You are thinking of noun adjuncts, or attributive nouns.
Both Wikipedia and someone from Pearson Education state that traditionally, all attributive nouns are singular. However, the number of plural attributive nouns have increased over the years in a rather arbitrary manner. This means that there is no longer a set rule to determine whether the attributive is singular or plural.
Despite this, there is a rough guide that you can use.
The attributive noun tends to be plural in the following situations:
1: The singular form might lead to ambiguity
an arts degree (a degree in the humanities) as opposed to an art degree (a degree in fine art)
[I believe that this situation is what is referred to on wikipedia as "lexical restrictions", providing the example of "arm race" vs "arms race"]
2. There is no singular form of a noun (in pluralia tantum)
a customs officer
3. There is a need to denote variety
a soft drinks manufacturer [but] a car manufacturer
4. A topical issue comes forth, often in newspaper stories...
the tapes issue
the tapes compromise
the Watergate tapes affair
the White House tapes mystery
and other examples, including jobs cut.
[I am not entirely sure what the point of this fourth category is]
[Source: Pearson Education
, directly quoted apart from what is enclosed inside square brackets]
To this list I add my own:
5. [The attributive noun is plural if] it comes from the possessive form of the word
However, this is more of an explanation rather than a rule you can use. There are too many exceptions, and you are unlikely to know the origins of the word. It doesn't make sense that it is teachers union but not students council.

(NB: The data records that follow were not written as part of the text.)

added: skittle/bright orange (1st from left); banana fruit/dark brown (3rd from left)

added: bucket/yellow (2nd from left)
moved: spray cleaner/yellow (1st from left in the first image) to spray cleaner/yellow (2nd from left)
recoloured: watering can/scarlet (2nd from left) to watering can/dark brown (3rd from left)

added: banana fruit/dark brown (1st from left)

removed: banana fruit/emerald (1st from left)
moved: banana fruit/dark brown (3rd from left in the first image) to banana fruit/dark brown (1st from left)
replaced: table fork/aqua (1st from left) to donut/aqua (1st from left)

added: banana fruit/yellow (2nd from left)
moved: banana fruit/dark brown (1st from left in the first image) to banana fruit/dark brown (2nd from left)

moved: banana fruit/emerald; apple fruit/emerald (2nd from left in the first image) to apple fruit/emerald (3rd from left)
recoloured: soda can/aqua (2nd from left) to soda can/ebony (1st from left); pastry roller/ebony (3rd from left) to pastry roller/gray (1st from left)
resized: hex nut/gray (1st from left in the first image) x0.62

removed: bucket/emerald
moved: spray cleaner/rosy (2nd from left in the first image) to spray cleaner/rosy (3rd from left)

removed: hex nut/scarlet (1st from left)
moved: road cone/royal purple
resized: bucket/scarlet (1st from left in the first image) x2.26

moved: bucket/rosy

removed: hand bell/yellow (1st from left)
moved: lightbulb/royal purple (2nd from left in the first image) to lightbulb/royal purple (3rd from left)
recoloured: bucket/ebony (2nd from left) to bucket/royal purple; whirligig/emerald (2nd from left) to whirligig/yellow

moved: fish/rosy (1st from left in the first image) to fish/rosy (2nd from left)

Note that we often "choose by ear and it doesn’t matter (employee lounge, employees lounge)" (Chicago Manual of Style).
I would argue that it would be easier to just look it up every time and memorise words instead of trying to find a rule or categorise them. Even as a native speaker, I was not entirely sure whether it was "sport medicine" or "sports medicine" before looking it up. If you find yourself completely lost and without internet, go with the singular form because it is the traditional form and more common.